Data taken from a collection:
☆ ☆ ☆ ☆ ☆
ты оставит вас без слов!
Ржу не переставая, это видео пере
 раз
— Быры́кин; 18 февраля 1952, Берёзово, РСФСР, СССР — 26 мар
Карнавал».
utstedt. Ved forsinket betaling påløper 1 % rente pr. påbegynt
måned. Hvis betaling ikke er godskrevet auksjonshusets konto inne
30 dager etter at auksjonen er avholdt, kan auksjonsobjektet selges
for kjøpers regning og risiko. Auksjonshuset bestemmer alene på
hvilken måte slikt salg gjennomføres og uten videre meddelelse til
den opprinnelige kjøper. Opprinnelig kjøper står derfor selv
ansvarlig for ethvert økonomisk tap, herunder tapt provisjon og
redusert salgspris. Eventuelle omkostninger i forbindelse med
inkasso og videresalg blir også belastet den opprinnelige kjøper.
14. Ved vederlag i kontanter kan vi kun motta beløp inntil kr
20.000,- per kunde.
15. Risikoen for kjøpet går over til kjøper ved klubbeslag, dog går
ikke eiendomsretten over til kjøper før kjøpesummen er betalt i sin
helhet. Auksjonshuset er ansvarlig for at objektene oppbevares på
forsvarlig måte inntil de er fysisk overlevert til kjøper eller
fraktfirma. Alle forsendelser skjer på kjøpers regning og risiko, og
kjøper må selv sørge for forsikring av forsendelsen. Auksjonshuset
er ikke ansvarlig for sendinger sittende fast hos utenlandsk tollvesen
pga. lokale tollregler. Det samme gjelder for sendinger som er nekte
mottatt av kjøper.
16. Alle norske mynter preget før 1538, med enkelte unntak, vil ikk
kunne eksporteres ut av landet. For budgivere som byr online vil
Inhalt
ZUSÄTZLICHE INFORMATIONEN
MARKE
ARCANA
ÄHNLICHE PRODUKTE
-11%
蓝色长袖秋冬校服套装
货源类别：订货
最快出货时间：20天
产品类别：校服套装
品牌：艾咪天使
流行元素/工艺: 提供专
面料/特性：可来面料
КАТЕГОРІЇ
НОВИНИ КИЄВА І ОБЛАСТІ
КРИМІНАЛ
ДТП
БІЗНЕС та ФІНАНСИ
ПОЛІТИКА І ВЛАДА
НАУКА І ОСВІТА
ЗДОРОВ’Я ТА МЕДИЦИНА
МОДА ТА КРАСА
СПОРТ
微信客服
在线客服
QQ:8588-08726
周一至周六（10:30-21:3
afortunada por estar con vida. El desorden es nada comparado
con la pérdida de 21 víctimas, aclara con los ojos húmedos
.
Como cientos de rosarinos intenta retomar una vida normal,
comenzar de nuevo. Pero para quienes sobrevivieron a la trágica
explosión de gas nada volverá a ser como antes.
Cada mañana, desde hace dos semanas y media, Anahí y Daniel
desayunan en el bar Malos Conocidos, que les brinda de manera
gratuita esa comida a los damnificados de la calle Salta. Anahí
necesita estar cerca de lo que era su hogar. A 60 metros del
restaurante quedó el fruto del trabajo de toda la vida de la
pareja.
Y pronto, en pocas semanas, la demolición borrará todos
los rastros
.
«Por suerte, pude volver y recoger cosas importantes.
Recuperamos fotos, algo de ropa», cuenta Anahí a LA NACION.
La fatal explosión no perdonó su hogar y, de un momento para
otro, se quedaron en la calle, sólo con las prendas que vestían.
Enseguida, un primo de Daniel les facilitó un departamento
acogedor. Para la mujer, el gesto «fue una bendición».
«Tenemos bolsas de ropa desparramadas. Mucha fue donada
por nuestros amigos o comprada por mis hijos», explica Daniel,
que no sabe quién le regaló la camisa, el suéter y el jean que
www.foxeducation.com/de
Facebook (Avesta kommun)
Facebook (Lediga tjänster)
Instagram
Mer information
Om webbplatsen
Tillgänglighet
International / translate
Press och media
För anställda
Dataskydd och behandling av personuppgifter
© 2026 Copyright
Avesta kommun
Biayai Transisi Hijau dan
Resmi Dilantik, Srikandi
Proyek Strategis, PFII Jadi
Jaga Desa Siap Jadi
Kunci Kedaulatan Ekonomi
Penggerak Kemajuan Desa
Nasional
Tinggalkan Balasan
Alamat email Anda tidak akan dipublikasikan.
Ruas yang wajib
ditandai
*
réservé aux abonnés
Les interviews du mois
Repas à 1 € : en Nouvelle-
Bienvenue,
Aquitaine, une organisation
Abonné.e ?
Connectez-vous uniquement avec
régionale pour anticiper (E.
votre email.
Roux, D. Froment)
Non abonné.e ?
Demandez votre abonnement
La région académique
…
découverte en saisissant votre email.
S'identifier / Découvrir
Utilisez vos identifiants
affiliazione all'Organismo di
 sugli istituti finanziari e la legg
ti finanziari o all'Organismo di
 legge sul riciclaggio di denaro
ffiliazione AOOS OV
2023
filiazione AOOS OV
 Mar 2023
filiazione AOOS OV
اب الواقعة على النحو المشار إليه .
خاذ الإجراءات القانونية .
☆ ☆ ☆ ☆ ☆
» **Directive**
Extract the lines of the listing from its first line through the line containing "er ikke ansvarlig", and reproduce them word for word, both ends included.

» **The completed task**
ты оставит вас без слов!
Ржу не переставая, это видео пере
 раз
— Быры́кин; 18 февраля 1952, Берёзово, РСФСР, СССР — 26 мар
Карнавал».
utstedt. Ved forsinket betaling påløper 1 % rente pr. påbegynt
måned. Hvis betaling ikke er godskrevet auksjonshusets konto inne
30 dager etter at auksjonen er avholdt, kan auksjonsobjektet selges
for kjøpers regning og risiko. Auksjonshuset bestemmer alene på
hvilken måte slikt salg gjennomføres og uten videre meddelelse til
den opprinnelige kjøper. Opprinnelig kjøper står derfor selv
ansvarlig for ethvert økonomisk tap, herunder tapt provisjon og
redusert salgspris. Eventuelle omkostninger i forbindelse med
inkasso og videresalg blir også belastet den opprinnelige kjøper.
14. Ved vederlag i kontanter kan vi kun motta beløp inntil kr
20.000,- per kunde.
15. Risikoen for kjøpet går over til kjøper ved klubbeslag, dog går
ikke eiendomsretten over til kjøper før kjøpesummen er betalt i sin
helhet. Auksjonshuset er ansvarlig for at objektene oppbevares på
forsvarlig måte inntil de er fysisk overlevert til kjøper eller
fraktfirma. Alle forsendelser skjer på kjøpers regning og risiko, og
kjøper må selv sørge for forsikring av forsendelsen. Auksjonshuset
er ikke ansvarlig for sendinger sittende fast hos utenlandsk tollvesen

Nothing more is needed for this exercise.